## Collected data
-------------------------

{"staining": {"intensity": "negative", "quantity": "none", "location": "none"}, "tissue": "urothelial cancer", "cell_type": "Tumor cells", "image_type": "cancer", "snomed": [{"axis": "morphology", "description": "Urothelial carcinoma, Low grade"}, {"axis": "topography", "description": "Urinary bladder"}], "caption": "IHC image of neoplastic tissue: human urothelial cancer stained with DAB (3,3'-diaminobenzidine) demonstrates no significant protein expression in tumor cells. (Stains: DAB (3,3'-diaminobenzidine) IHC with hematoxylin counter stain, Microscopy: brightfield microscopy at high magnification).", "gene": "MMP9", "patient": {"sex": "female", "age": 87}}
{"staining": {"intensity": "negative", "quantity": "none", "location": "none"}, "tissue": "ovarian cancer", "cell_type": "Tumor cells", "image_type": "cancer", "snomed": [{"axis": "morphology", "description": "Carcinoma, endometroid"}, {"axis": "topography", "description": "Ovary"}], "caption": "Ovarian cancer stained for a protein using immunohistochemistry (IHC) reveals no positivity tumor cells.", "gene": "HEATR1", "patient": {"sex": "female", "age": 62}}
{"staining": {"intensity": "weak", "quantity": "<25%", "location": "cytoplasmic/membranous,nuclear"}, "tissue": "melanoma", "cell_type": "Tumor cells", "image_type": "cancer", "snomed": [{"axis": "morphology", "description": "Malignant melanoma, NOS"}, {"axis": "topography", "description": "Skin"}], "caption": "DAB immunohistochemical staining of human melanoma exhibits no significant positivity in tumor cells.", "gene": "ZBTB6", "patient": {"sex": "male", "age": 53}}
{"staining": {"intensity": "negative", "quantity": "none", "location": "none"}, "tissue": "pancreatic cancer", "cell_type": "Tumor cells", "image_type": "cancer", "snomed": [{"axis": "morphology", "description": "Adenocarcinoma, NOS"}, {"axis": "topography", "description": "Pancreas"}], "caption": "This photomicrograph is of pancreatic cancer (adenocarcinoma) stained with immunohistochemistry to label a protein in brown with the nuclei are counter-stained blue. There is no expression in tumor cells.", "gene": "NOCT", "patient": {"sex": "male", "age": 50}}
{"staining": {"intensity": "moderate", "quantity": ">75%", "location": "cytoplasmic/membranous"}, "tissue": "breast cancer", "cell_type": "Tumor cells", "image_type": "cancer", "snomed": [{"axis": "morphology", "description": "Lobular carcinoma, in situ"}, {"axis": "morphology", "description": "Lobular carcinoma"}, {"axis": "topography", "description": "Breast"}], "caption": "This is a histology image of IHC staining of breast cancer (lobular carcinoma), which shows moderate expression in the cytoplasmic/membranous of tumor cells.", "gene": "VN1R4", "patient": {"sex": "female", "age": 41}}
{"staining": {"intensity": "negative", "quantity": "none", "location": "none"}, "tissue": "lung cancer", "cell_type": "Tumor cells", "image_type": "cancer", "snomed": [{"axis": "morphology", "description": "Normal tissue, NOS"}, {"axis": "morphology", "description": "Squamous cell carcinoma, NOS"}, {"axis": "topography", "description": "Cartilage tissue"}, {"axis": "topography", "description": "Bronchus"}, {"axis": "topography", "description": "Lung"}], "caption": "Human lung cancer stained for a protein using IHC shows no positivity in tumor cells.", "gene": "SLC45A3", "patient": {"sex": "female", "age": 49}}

-------------------------

What lines of the preceding data include the string "immunohistochemistry"? Pull them out.

## ANSWER FOR THE TASK
{"staining": {"intensity": "negative", "quantity": "none", "location": "none"}, "tissue": "ovarian cancer", "cell_type": "Tumor cells", "image_type": "cancer", "snomed": [{"axis": "morphology", "description": "Carcinoma, endometroid"}, {"axis": "topography", "description": "Ovary"}], "caption": "Ovarian cancer stained for a protein using immunohistochemistry (IHC) reveals no positivity tumor cells.", "gene": "HEATR1", "patient": {"sex": "female", "age": 62}}
{"staining": {"intensity": "negative", "quantity": "none", "location": "none"}, "tissue": "pancreatic cancer", "cell_type": "Tumor cells", "image_type": "cancer", "snomed": [{"axis": "morphology", "description": "Adenocarcinoma, NOS"}, {"axis": "topography", "description": "Pancreas"}], "caption": "This photomicrograph is of pancreatic cancer (adenocarcinoma) stained with immunohistochemistry to label a protein in brown with the nuclei are counter-stained blue. There is no expression in tumor cells.", "gene": "NOCT", "patient": {"sex": "male", "age": 50}}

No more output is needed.